L’Ue in Libia sceglie di non scegliere. O meglio, sceglie velatamente il generale Khalifa Haftar, che da mesi assedia Tripoli e si è macchiato di gravi crimini di guerra, l’ultimo dei quali il massacro di trenta ufficiali dell’accademia militare della capitale libica. Dal comunicato congiunto che ha chiuso la riunione lampo dei ministri degli Esteri di Italia, Francia, Germania e Regno Unito a Bruxelles assieme all’Alto rappresentante per la Politica estera dell’Ue Josep Borrell emerge una sostanziale equidistanza fra il governo internazionalmente riconosciuto di Fayez al Serraj e l’Esercito di liberazione nazionale (Lna) sotto il Feldmaresciallo della Cirenaica.

Nel documento conclusivo del briefing, che doveva tenersi nella giornata di oggi a Tripoli ma è stato rimandato all’ultimo dallo stesso governo di Serraj, segnale eloquente della tensione (anche verso i Paesi Ue) che si respira nella capitale libica, si ribadisce la volontà dei quattro Paesi e dell’Ue di promuovere un immediato cessate il fuoco fra le forze del Gna e l’esercito di Haftar. Stop alle azioni unilaterali, no all’aiuto militare dalla Turchia e alle interferenze esterne, sì all’embargo di armi Onu i punti focali evidenziati dai ministri degli Esteri.

“Di fronte alla preoccupante recente escalation militare in Libia e anche in vista del Consiglio affari esteri in programma per venerdì 10 gennaio, ci siamo incontrati oggi a Bruxelles per riaffermare il nostro impegno a fermare immediatamente i combattimenti intorno a Tripoli e altrove e per discutere di come l’Unione europea possa ulteriormente contribuire alla mediazione delle Nazioni Unite e ad un rapido ritorno ai negoziati politici” si legge nel comunicato. Se una soluzione c’è non può essere militare, prosegue il documento firmato da Luigi Di Maio, Heiko Maas, Dominic Raab e Jean-Yves Le Drian. Le ostilità a Tripoli non fanno altro che favorire “l’instabilità in tutta la regione” e aggravare la “minaccia terrorismo”. “Come Italia – ha aggiunto a margine Di Maio, che questo mercoledì avrà modo di affrontare anche questo dossier incontrando al Cairo gli omologhi di Egitto, Francia, Grecia e Cipro – tuteliamo i nostri interessi quando chiediamo all’Ue di essere protagonista”.

> _DATI FORNITI_
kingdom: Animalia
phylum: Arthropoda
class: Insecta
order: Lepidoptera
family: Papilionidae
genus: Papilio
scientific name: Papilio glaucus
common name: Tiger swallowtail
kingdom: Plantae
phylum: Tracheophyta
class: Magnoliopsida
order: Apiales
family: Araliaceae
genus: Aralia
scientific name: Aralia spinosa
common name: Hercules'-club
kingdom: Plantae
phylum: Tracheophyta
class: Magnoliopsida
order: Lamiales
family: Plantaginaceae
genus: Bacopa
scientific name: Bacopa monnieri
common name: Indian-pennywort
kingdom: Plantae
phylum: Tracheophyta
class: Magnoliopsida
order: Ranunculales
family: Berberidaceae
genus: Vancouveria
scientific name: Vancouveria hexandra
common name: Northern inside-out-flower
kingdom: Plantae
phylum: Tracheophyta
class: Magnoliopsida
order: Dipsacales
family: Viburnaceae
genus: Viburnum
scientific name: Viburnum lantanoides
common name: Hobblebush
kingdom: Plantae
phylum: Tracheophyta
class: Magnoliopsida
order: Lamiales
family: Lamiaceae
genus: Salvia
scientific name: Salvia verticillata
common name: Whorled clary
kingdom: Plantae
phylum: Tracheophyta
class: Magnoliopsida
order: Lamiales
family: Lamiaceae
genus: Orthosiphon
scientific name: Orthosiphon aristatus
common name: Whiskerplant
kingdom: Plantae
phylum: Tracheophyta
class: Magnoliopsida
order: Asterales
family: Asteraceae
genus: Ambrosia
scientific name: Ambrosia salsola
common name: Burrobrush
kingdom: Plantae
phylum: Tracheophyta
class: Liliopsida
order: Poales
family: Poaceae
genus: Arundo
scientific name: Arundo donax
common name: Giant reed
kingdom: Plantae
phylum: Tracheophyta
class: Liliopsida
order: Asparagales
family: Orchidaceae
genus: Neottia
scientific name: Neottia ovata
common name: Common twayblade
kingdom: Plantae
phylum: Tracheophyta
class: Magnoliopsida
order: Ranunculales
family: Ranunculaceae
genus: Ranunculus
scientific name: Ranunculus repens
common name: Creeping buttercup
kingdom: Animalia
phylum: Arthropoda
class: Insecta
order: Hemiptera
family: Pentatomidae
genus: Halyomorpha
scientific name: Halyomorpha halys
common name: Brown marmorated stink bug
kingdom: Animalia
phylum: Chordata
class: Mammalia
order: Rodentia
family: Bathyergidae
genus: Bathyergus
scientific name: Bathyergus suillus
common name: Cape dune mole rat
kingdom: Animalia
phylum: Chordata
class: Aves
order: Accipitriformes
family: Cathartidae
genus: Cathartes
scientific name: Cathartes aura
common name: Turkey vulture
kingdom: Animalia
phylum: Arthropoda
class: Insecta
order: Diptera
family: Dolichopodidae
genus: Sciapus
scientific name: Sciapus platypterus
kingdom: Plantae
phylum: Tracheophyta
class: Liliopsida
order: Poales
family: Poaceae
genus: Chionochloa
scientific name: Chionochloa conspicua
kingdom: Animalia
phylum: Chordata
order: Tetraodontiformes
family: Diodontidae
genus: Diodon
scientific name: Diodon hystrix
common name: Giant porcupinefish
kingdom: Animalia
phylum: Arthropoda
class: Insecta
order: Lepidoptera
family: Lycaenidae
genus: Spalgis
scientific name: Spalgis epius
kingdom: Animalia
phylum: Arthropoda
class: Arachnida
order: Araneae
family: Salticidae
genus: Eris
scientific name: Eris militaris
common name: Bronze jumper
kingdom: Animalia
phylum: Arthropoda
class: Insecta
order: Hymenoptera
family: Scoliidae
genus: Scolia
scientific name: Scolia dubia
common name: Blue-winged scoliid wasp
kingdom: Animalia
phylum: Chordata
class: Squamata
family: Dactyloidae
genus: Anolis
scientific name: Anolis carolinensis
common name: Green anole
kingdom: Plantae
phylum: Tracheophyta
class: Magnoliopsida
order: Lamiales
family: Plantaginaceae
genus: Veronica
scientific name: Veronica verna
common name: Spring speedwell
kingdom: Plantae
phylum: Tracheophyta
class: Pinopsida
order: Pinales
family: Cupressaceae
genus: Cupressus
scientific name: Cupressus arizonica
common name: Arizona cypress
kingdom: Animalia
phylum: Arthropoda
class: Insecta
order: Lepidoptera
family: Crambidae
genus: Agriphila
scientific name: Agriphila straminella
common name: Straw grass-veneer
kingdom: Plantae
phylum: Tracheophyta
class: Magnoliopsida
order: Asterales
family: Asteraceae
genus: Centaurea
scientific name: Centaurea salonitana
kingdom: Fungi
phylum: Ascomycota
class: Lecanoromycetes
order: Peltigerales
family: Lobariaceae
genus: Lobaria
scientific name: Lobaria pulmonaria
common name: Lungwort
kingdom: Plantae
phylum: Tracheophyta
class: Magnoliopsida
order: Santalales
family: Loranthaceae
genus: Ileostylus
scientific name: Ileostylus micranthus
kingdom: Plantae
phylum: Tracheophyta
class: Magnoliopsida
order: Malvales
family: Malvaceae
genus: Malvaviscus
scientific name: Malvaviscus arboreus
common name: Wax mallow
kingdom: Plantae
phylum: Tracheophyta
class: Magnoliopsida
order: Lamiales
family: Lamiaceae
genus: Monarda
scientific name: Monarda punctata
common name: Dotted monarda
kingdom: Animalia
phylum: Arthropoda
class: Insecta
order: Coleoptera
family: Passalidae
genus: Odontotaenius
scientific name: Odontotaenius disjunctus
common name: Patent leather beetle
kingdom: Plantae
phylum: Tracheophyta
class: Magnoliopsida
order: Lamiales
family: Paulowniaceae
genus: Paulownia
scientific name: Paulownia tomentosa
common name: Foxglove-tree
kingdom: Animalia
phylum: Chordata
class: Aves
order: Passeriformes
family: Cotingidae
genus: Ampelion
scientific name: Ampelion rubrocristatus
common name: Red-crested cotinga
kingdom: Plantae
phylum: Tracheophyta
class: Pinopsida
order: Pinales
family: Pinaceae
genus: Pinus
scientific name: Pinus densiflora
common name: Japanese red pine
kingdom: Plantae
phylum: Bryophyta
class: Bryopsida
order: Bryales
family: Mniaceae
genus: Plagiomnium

> _OBIETTIVO DELL'ESERCIZIO_
Prosegui l'articolo sulla posizione dell'Ue in Libia a partire dall'ultima frase riportata.

> _RISPOSTA ALL'ESERCIZIO_
Il messaggio politicamente più pregnante arriva direttamente da Borrell a margine dell’incontro. “Dobbiamo parlare con tutte le parti coinvolte, dobbiamo parlare con Serraj, capo del governo di accordo nazionale, e dobbiamo parlare con Khalifa Haftar”. È la conferma che l’Ue non vuole prendere posizione contro i bombardamenti e l’avanzata militare del Feldmaresciallo sul governo riconosciuto dalla comunità internazionale.

L’occhiolino al generale della Cirenaica è un occhiolino anche a chi lo sostiene. In Europa su tutti spicca Emmanuel Macron. Il presidente francese non ha mai cessato in questi mesi di dare il supporto dell’Eliseo ad Haftar (politico, ma anche strategico tramite l’invio di militari di élite e unità dei servizi esteri del Dgsi) in asse con l’Egitto di Abel Fattah Al Sisi e con gli Emirati Arabi Uniti che sostengono (anche militarmente) le truppe del generale.

Un altro assist all’ex generale di Muhammar Gheddafi arriva con la condanna tout court della spedizione militare turca a Tripoli in difesa delle forze di Serraj e delle milizie a Misurata, sempre più in difficoltà di fronte all’avanzata di Haftar. “La decisione della Turchia di intervenire è qualcosa che respingiamo e che accresce le nostre preoccupazioni sulla situazione” si legge nel comunicato della riunione Ue.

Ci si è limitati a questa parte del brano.